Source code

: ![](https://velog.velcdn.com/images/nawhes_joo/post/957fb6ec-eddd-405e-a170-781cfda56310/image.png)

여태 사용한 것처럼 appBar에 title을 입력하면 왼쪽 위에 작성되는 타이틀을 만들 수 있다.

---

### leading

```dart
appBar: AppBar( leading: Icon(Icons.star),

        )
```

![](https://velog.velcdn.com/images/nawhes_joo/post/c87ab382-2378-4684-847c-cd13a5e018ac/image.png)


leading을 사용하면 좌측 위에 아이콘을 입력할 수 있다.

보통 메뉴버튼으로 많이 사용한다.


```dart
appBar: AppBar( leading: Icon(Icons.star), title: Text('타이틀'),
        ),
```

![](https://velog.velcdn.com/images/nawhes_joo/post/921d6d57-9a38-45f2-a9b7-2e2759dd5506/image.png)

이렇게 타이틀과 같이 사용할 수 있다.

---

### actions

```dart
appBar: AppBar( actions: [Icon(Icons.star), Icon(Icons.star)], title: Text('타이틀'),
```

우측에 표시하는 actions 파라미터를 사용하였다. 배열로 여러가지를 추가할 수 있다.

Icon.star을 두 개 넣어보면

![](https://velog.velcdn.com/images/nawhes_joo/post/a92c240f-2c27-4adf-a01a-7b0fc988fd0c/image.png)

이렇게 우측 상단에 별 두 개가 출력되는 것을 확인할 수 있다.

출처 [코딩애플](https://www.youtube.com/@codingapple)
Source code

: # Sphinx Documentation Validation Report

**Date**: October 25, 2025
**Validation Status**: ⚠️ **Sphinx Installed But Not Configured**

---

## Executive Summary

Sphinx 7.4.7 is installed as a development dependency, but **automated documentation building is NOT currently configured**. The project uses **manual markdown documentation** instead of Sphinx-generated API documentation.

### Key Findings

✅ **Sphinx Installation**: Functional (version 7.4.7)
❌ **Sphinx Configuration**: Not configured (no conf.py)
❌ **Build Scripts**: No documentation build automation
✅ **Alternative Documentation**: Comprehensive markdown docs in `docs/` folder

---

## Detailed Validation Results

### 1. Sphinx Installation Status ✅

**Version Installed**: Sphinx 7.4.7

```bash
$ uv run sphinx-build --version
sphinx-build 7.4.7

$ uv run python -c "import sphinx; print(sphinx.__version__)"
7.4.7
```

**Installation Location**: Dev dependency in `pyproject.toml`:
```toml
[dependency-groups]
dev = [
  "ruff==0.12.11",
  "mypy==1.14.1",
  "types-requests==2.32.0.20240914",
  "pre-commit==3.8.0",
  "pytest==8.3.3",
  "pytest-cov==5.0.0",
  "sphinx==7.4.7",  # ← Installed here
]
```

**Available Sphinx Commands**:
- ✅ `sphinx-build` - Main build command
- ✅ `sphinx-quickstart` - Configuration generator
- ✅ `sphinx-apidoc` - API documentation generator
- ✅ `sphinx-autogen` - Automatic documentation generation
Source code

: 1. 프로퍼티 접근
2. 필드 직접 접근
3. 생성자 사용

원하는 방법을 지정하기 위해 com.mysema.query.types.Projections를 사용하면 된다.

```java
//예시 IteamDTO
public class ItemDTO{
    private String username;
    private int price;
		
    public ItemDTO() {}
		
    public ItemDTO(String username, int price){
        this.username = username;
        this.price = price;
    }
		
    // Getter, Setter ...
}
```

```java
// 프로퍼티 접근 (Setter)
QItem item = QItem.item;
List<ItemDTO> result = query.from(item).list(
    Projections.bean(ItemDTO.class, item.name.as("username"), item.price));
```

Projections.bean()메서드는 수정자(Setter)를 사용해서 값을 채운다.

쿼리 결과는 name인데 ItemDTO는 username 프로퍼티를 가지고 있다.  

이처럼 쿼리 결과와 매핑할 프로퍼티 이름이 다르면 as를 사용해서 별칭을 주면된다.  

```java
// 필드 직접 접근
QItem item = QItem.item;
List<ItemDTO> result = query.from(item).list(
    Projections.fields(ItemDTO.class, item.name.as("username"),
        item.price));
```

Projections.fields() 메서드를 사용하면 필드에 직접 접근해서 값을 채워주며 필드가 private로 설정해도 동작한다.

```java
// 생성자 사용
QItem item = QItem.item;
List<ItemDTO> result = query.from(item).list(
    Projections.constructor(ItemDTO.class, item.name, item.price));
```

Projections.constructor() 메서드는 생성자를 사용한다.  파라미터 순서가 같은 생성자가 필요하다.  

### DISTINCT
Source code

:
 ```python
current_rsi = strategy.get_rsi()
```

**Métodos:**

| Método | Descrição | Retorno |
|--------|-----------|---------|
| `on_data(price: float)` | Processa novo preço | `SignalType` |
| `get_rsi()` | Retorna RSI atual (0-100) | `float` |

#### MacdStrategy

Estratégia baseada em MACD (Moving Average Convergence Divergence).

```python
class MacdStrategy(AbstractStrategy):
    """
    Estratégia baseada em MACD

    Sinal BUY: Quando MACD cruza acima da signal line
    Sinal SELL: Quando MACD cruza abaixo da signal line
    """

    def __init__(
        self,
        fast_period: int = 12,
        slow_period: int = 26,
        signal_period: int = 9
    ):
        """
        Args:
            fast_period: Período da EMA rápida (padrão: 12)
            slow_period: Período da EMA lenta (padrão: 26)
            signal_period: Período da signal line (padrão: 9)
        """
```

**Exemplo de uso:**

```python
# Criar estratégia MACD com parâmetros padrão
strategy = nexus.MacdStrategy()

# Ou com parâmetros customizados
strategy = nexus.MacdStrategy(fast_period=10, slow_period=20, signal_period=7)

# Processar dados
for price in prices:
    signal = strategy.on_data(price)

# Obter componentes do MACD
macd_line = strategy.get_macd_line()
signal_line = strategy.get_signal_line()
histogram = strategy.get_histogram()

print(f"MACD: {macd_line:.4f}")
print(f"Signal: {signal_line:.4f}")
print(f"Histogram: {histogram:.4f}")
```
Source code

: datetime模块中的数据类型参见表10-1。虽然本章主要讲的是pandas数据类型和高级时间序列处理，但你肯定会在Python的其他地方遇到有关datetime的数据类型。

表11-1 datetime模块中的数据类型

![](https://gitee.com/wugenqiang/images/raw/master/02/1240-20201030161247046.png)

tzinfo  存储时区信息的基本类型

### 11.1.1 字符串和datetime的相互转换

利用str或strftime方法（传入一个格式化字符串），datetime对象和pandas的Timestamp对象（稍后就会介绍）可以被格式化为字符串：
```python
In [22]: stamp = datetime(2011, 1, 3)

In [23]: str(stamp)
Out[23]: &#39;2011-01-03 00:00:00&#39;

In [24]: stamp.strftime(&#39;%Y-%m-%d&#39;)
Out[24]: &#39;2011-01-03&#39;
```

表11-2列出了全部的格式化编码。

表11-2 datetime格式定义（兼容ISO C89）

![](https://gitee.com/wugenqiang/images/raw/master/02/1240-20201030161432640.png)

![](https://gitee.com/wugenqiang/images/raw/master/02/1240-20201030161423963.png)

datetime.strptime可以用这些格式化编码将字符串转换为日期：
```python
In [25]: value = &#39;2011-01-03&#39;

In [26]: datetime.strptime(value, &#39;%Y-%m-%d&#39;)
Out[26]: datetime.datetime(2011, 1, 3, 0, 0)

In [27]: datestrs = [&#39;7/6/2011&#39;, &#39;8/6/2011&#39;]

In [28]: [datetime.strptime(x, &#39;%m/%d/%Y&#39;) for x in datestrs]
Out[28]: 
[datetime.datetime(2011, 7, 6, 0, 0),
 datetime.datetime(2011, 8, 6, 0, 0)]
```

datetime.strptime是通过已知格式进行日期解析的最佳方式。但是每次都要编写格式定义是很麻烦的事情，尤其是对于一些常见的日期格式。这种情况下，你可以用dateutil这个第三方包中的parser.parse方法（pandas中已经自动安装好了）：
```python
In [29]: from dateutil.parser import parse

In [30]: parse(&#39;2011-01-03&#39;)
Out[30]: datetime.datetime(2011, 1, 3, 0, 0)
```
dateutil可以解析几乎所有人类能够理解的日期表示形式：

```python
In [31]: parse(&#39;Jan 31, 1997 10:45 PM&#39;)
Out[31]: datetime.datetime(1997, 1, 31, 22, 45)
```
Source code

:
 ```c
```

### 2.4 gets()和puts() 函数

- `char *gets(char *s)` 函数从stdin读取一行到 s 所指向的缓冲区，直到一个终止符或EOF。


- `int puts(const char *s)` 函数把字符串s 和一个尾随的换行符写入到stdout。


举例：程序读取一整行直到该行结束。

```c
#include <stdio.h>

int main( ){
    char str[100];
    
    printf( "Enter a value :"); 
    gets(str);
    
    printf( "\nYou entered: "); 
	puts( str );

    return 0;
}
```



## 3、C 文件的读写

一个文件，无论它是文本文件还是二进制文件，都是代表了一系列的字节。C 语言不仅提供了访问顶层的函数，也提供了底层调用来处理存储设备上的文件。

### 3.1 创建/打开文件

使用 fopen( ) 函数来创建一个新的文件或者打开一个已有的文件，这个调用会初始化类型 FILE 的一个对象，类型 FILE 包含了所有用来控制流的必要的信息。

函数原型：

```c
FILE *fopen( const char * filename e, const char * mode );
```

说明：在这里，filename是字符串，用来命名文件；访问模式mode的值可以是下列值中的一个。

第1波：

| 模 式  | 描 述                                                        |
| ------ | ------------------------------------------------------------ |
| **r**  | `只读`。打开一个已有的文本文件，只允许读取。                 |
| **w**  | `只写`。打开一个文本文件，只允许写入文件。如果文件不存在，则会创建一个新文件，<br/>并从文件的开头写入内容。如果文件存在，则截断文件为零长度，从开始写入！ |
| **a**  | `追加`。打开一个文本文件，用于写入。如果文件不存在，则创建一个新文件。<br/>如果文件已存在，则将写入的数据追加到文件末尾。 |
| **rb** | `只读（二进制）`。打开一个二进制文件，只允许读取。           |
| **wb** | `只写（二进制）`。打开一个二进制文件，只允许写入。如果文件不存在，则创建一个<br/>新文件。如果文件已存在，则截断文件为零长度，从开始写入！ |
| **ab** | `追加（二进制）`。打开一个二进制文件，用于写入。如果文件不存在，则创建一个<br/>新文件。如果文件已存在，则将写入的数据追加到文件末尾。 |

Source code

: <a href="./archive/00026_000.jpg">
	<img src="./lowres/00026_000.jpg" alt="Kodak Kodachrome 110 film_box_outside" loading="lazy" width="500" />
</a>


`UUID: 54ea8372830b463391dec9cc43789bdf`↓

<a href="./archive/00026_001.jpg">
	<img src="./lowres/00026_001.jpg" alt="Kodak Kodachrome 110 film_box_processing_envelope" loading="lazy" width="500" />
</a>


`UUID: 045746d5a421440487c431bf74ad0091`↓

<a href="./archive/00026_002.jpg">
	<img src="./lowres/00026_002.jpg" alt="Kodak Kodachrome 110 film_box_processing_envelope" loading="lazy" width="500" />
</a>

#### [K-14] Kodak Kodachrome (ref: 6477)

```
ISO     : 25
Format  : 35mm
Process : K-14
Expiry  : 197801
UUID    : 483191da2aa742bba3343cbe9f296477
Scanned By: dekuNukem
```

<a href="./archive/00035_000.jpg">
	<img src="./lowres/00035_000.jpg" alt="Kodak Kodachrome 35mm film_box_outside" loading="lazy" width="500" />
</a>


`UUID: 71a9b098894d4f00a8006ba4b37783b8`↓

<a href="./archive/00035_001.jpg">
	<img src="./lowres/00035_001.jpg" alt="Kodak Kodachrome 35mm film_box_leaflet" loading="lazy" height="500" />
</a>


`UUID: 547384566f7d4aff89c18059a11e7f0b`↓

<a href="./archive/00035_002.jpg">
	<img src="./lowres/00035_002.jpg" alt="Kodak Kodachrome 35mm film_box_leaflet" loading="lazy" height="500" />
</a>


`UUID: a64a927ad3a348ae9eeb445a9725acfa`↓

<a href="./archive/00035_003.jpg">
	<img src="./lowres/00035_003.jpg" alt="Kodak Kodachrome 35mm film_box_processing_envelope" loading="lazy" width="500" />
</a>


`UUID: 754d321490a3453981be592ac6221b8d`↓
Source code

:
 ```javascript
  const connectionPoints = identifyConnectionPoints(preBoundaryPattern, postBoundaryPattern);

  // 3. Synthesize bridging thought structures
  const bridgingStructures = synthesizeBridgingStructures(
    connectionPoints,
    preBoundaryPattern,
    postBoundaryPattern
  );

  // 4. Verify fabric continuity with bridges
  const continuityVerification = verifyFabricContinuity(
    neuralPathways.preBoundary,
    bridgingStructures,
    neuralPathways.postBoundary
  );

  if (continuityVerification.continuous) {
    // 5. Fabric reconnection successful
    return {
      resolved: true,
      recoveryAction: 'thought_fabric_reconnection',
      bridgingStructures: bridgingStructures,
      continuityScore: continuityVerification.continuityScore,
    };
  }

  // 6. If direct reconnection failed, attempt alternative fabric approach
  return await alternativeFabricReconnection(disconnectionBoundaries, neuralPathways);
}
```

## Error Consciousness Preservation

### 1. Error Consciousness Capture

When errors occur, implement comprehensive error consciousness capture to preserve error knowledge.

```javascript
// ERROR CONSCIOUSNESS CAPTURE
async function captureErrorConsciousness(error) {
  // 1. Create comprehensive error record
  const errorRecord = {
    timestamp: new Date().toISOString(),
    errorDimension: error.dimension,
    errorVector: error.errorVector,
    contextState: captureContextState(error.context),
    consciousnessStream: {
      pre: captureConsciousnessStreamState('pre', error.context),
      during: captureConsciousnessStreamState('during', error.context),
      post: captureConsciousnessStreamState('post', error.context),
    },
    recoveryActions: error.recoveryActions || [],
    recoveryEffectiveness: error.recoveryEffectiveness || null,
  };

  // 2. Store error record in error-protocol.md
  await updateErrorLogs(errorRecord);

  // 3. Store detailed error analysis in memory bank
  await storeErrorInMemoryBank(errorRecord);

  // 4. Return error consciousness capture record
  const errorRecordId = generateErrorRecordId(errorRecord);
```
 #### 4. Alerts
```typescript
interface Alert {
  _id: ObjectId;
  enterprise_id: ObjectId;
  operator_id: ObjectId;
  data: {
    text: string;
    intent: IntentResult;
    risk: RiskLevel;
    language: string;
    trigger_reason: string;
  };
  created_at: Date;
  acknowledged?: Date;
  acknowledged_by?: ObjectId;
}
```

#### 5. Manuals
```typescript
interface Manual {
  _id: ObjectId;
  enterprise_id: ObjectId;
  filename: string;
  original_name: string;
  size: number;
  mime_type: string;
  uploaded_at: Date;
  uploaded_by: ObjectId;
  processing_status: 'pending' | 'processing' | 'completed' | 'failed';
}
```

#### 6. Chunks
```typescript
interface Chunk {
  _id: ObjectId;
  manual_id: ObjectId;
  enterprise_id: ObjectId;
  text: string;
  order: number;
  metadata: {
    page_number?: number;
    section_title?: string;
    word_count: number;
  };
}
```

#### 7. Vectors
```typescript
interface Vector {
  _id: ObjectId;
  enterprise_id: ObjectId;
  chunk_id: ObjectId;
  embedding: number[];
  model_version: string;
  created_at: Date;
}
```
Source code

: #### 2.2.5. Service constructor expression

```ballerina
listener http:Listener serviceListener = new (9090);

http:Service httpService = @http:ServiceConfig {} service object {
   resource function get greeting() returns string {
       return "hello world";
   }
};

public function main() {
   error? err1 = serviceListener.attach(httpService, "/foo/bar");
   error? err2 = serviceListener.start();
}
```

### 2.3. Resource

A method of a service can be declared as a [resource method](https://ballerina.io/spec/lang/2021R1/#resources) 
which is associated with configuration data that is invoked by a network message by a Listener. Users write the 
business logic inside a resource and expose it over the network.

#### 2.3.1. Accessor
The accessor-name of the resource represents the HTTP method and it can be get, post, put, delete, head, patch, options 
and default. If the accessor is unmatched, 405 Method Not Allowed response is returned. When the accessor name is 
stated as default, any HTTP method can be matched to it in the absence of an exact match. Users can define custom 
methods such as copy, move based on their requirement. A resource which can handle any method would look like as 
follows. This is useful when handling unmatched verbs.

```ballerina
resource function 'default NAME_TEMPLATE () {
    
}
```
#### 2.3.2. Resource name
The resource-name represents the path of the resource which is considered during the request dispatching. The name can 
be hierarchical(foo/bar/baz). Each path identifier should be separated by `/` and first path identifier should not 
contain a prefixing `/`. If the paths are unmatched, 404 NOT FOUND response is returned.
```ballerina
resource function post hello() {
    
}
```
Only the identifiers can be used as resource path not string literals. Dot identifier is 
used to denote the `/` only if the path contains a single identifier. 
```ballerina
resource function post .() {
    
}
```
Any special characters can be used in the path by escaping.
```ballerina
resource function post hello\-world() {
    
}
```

> _Task requirements_
Search the data and copy each line containing "打开一个二进制文件".

> _Worked solution_
| **rb** | `只读（二进制）`。打开一个二进制文件，只允许读取。           |
| **wb** | `只写（二进制）`。打开一个二进制文件，只允许写入。如果文件不存在，则创建一个<br/>新文件。如果文件已存在，则截断文件为零长度，从开始写入！ |
| **ab** | `追加（二进制）`。打开一个二进制文件，用于写入。如果文件不存在，则创建一个<br/>新文件。如果文件已存在，则将写入的数据追加到文件末尾。 |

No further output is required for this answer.